Three Republican primaries so far, and three different winners. Newt Gingrich stormed to a commanding victory on Saturday evening, taking 40% of the vote compared to Mitt Romney’s 28%. While Gingrich was always expected to do well here, and Romney was always expected to struggle, the margin of Gingrich’s victory suggests a real fight is developing for the nomination.
Gingrich wasn’t looking too good this time last week, and a TV interview with his ex-wife was expected to sink his campaign. But that interview didn’t really do any damage and Gingrich now has momentum. He still faces an uphill battle to overtake Romney, but the key thing from the point of view of the Gingrich camp will be that the South Carolina victory will revive fears about Romney’s candidacy.
The blunt truth for Romney is that despite all the money, all the campaigning and all the prominent support, he has barely clung to the lead. He should be miles ahead. He secured a statistical dead-heat with Rick Santorum in Iowa, a result that has been interpreted by most as a Santorum win, and then went on to win New Hampshire, his traditional support base. He needed to show he could take South Carolina, and he failed.
Rick Santorum was third, thanks to the support of religious leaders, while Ron Paul trailed in with what for his supporters must be seen as a disappointing fourth-placed finish. But in this topsy turvy race, neither man can be counted out just yet. Logic suggests Romney should have this in the bag by now, but time and again he has failed to put in a convincing performance.
The next primary is on January 31st in Florida.
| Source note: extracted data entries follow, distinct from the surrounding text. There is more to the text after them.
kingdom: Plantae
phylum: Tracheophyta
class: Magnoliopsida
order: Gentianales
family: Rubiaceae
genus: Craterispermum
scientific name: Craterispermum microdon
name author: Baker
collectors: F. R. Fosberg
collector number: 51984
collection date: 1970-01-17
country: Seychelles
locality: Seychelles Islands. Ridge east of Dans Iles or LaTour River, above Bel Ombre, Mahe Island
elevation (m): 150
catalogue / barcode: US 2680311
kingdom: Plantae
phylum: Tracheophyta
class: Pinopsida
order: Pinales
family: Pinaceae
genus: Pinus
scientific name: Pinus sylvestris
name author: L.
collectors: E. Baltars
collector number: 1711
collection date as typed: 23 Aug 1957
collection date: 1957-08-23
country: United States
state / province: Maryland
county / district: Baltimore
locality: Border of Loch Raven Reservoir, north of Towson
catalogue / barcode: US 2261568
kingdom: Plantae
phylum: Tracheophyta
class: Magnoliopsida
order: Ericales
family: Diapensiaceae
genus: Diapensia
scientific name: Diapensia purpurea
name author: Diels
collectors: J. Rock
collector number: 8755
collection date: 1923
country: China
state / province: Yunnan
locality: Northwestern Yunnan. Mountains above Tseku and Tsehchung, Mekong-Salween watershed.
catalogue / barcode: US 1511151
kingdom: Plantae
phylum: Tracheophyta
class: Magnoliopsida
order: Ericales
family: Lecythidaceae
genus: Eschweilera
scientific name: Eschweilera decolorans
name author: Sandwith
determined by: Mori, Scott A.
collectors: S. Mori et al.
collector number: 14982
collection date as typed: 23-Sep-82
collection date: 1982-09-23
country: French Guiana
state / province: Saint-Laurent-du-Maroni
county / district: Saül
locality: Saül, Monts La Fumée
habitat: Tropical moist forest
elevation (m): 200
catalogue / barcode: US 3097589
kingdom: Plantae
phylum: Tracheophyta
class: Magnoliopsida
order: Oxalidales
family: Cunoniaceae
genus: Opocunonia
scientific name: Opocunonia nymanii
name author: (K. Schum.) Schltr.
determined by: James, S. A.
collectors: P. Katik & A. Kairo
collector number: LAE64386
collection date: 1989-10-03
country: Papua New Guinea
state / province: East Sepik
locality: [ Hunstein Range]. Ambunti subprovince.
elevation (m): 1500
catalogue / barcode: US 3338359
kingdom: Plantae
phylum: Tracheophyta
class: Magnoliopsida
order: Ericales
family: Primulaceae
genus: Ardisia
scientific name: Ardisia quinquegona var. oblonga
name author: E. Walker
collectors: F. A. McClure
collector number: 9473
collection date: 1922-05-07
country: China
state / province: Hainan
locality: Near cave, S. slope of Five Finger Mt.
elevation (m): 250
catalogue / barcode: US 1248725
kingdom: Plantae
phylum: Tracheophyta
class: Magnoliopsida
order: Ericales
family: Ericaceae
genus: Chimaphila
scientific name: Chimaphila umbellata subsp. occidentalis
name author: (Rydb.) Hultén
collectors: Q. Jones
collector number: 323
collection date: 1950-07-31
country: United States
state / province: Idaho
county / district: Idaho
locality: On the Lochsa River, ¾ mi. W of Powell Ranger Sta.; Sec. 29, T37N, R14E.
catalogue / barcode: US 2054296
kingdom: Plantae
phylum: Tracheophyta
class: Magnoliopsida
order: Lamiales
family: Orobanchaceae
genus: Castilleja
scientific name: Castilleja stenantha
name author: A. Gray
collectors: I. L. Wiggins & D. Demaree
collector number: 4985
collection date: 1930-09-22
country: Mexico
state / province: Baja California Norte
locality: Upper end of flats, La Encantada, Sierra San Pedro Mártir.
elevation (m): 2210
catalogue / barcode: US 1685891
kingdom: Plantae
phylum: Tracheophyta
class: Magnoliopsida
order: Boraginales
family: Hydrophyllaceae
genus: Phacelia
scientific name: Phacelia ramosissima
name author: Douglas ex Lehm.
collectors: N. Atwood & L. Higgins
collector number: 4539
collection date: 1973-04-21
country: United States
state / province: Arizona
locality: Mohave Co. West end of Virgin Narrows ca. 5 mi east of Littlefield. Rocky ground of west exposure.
Romney is expected to do well, and victory there would put him back on solid ground. He has a run of favourable states coming up and could regain momentum. But the danger is that if Gingrich, Paul or Santorum expose any more cracks in his support, the Romney facade will start to crumble, people will start to doubt him and will jump ship, and his candidacy could yet fall apart just as it did in 2008. He has the money, the power and the name recognition, but Republican voters still don’t seem to like Mitt Romney very much.